BRIEF: Pull out each line of the material below that contains the string "section", copying every such line in full.
─── DATA ENTRIES
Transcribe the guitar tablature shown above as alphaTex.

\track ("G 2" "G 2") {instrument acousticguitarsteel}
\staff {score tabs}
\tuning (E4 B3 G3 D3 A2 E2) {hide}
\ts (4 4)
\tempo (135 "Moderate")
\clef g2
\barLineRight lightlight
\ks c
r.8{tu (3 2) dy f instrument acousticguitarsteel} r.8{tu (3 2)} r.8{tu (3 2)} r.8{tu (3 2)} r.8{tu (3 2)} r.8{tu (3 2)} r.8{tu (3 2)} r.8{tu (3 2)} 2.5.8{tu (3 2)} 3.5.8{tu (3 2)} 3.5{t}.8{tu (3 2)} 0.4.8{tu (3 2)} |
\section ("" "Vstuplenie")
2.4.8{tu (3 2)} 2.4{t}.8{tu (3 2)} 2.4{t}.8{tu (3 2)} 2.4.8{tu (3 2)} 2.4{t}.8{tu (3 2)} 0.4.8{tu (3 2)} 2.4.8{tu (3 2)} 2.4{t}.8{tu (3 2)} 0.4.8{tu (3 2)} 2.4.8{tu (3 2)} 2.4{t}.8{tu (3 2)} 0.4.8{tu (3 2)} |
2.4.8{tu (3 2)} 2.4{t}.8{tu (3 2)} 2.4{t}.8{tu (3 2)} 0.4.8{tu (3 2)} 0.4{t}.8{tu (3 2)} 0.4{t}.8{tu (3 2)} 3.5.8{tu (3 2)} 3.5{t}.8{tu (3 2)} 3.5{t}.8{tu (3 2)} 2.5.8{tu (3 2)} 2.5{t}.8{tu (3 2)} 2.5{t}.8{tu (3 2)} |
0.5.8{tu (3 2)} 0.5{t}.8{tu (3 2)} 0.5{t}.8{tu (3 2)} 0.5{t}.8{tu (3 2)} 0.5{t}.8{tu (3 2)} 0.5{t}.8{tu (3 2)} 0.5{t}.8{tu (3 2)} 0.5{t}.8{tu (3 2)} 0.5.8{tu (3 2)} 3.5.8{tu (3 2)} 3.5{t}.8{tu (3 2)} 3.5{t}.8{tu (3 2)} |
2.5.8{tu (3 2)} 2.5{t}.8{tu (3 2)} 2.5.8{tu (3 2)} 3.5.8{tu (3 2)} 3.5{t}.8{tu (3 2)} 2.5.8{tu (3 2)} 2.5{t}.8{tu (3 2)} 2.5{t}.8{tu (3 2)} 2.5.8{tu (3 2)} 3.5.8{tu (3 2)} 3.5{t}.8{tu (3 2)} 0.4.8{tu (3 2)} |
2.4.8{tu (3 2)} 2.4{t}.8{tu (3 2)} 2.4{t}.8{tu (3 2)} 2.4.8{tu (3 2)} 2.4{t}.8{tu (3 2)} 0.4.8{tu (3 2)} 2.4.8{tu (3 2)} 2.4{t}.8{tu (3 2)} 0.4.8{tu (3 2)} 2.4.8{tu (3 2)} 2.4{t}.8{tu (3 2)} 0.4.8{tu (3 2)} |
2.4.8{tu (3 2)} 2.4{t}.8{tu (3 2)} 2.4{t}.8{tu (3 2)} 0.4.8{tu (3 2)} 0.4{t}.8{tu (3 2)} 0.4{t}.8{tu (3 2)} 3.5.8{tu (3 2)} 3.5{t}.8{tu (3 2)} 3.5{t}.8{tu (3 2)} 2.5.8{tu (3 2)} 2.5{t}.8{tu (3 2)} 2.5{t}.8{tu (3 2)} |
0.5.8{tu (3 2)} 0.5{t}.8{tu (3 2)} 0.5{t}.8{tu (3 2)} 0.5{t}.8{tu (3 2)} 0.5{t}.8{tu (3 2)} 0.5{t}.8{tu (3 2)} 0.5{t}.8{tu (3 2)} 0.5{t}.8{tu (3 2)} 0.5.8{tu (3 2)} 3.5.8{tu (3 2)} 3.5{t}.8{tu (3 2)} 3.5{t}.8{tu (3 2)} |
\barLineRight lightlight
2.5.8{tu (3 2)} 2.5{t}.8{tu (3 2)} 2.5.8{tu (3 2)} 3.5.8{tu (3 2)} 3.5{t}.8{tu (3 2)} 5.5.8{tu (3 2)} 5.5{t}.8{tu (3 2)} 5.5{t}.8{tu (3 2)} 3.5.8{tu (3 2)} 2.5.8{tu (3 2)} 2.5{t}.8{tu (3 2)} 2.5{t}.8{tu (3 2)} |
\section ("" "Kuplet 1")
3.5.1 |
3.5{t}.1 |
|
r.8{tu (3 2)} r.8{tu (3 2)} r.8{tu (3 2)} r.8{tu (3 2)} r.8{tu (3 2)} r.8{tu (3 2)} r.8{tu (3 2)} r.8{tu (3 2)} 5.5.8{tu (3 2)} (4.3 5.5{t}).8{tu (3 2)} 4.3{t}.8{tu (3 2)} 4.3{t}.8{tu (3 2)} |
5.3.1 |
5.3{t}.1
──────
THE SOLUTION:
\section ("" "Vstuplenie")
\section ("" "Kuplet 1")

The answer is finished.